▸ AIM OF THE EXERCISE
Count every line that includes the string "content" in the entries that follow. Nothing besides the number is needed.

▸ Stored dataset items
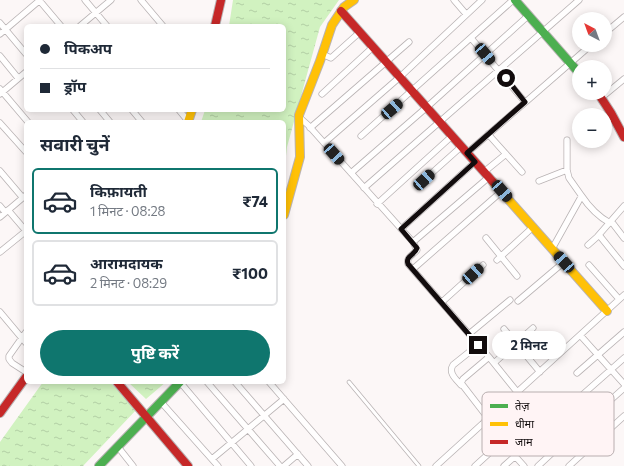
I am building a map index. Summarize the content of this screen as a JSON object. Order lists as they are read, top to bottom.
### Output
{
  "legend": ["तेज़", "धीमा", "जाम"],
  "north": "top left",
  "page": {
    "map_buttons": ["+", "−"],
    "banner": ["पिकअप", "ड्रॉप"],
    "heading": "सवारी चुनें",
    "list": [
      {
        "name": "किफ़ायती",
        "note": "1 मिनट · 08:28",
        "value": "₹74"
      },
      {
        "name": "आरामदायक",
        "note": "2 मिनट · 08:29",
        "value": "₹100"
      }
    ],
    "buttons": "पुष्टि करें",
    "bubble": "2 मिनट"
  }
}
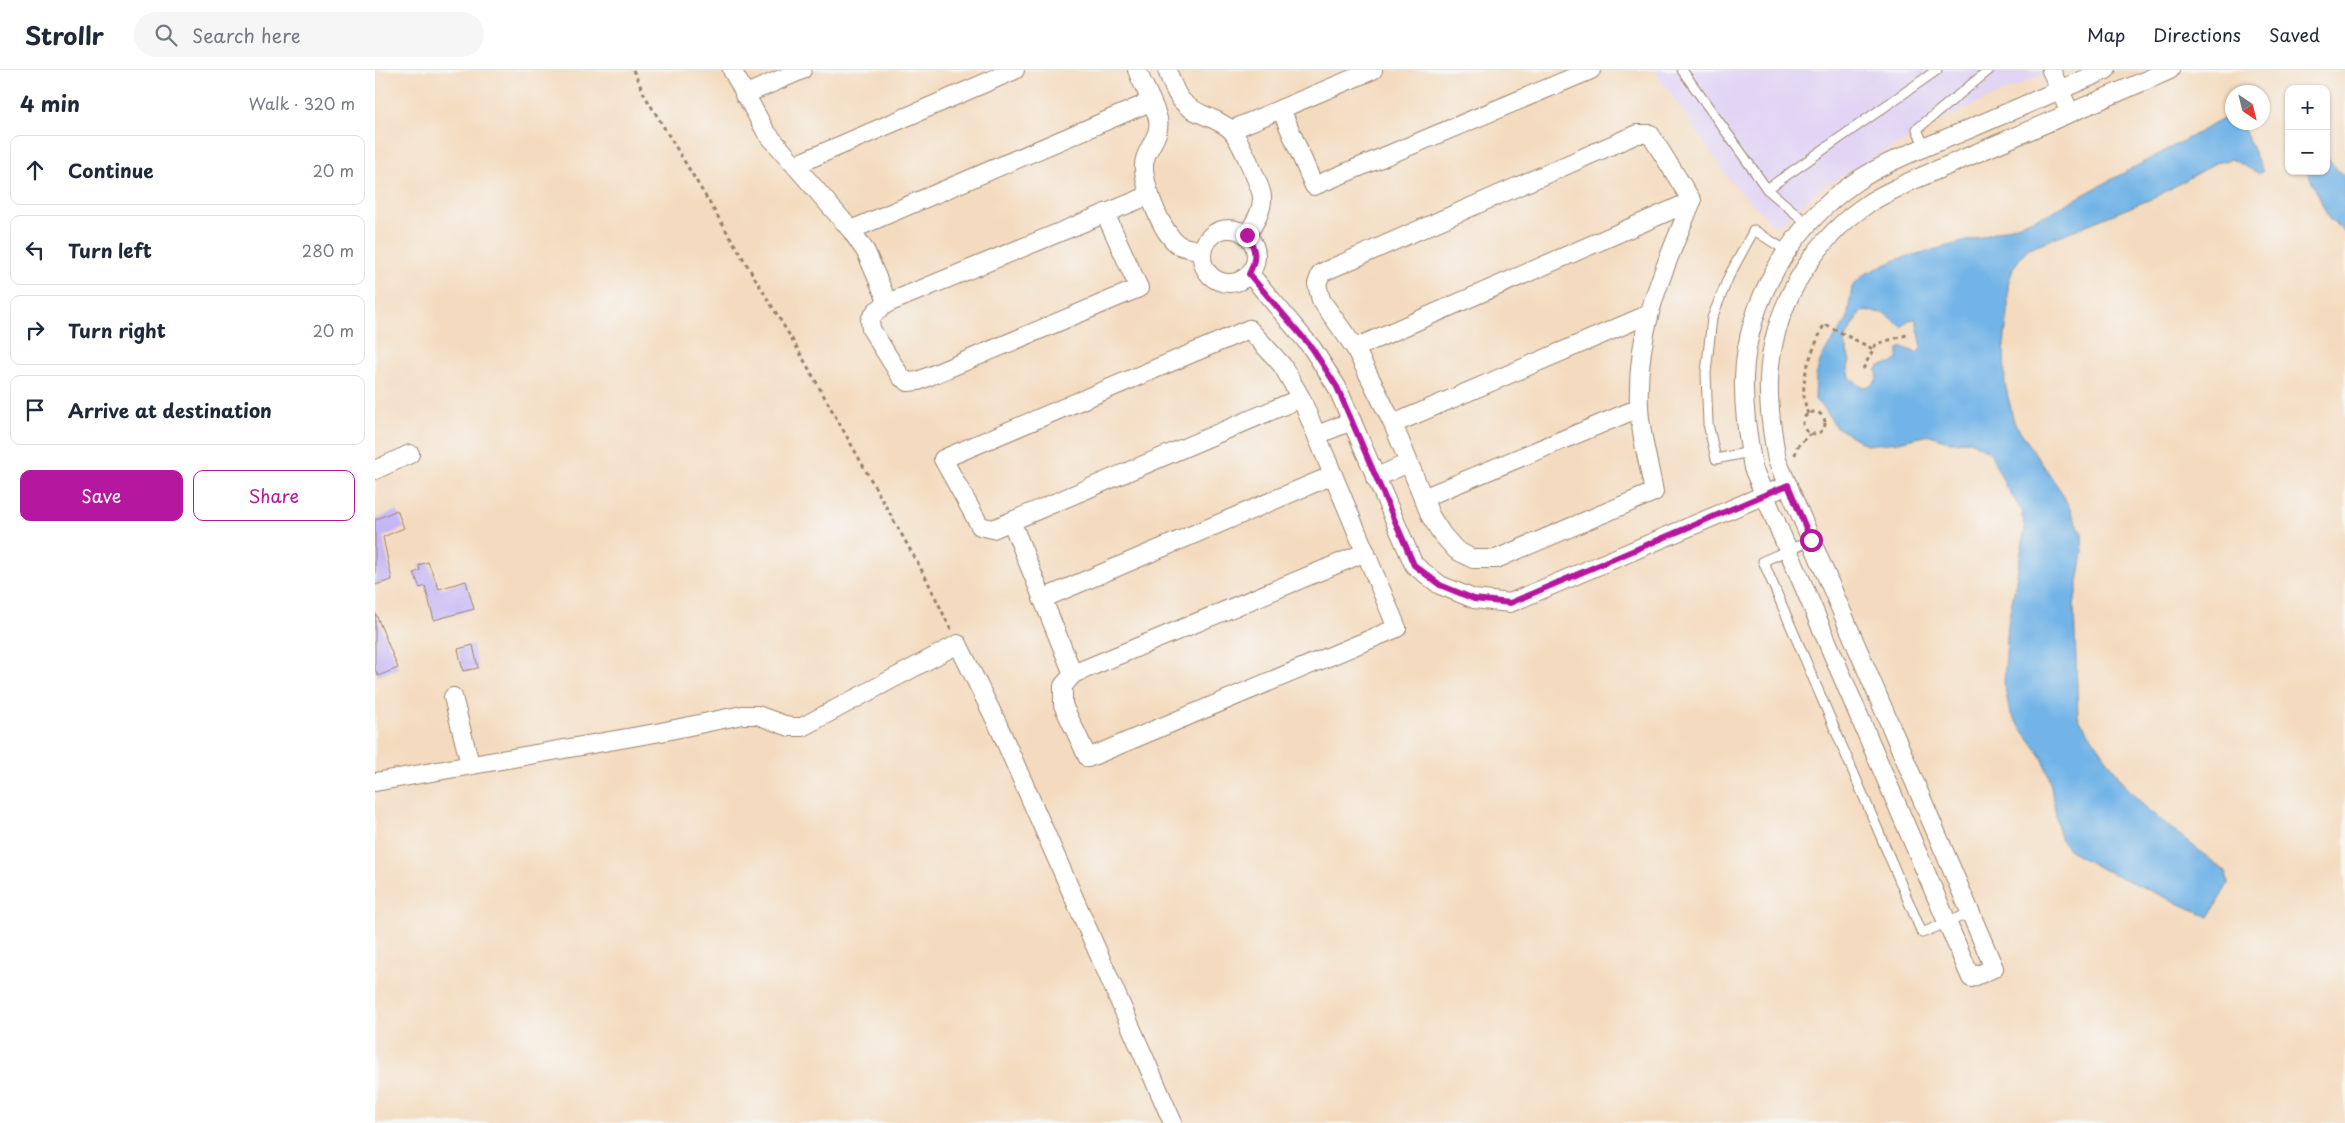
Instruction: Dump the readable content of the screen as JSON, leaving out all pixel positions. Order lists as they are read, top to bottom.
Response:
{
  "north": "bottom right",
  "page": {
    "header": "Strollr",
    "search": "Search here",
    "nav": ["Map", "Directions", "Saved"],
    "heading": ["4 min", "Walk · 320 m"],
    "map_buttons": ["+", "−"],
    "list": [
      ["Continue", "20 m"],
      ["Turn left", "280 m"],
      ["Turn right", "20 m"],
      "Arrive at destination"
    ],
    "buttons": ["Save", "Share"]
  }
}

---

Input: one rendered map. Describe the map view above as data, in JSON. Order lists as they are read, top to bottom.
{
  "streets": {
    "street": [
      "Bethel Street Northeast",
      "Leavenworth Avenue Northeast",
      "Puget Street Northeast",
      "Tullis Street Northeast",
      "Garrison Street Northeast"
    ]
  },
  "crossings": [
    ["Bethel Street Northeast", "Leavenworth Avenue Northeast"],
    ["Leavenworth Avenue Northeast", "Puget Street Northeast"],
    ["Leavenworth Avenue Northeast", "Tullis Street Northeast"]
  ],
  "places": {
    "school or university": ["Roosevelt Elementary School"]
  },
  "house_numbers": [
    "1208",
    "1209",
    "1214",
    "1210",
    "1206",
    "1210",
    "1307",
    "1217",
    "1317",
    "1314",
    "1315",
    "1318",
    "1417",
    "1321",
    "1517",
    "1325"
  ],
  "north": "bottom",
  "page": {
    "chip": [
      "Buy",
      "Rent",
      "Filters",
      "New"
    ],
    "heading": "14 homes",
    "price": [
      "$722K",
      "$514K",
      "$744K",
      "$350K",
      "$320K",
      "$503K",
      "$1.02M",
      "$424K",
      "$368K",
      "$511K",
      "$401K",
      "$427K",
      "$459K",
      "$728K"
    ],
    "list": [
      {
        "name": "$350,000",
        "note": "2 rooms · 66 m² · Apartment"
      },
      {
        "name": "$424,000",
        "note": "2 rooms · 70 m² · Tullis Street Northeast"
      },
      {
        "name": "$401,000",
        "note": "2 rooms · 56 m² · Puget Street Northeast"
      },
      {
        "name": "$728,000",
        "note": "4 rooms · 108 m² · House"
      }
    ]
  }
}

▸ EXERCISE RESPONSE
2